HIJRA is an immediate responder working to provide impartial assistance. As such, the organization works to ensure the safety of its beneficiaries and staff by adhering to a strict policy of transparency, neutrality and accountability.

HIJRA is one of the largest organisations in South Central Somalia, providing aid to over 371,000 of the region's most vulnerable.

Actions 

HIJRA is an emergency response organization. HIJRA endeavors to provide the best care possible, employing the SPHERE standards before entering new program areas. HIJRA supports community development by hiring locally, drawing staff from local regions, encouraging beneficiaries to participate in program development.

Methods 
HIJRA is a direct implementer.  The majority of its staff comes from its program areas, supported by a smaller number of equally significant international staff. In 2011, HIJRA worked through 126 staff to deliver lifesaving programs in Somalia, Kenya and Uganda.
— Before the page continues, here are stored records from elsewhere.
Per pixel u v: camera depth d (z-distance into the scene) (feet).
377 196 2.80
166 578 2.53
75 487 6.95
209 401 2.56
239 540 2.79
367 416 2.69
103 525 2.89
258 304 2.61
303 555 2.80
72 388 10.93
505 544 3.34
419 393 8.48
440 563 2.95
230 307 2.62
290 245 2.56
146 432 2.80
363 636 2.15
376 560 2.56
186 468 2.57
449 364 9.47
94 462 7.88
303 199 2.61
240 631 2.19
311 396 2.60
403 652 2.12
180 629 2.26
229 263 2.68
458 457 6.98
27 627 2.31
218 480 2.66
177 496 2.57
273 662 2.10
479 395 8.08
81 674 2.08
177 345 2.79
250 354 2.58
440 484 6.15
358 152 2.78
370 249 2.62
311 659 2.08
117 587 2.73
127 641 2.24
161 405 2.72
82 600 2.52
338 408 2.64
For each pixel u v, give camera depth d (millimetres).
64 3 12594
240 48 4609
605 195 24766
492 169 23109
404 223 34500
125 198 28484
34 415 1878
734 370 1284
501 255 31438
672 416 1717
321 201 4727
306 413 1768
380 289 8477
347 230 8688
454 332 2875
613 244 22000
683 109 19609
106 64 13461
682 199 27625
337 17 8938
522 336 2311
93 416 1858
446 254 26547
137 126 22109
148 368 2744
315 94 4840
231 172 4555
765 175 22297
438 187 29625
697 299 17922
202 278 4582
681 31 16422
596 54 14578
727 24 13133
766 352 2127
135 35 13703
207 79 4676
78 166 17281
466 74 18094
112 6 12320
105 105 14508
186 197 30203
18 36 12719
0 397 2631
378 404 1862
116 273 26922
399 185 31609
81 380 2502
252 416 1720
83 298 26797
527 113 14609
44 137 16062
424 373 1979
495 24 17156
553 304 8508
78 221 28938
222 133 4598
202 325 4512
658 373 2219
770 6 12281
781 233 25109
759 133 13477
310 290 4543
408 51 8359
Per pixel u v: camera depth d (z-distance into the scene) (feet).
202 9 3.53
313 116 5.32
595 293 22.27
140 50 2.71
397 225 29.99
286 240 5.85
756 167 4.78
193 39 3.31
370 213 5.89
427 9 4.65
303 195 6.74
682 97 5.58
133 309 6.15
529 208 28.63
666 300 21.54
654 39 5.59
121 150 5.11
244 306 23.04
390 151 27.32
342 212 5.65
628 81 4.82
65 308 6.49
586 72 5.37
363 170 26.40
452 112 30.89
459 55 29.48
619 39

Members and staff of HIJRA make a commitment to the following values:

 Professionalism
 Equality and justice
 Transparency
 Independence and neutrality

HIJRA focuses its work on bridging gaps in aid through strategic partnerships participating in consortiums, working groups and clusters, serving as one of six NGOs in the Somalia Humanitarian Country Team.

Water, sanitation and hygiene 

HIJRA's programmes in Water, Sanitation and Hygiene (WASH) focus on increasing access to water, sanitation and hygiene services, while building the capacity to manage WASH interventions at the local level.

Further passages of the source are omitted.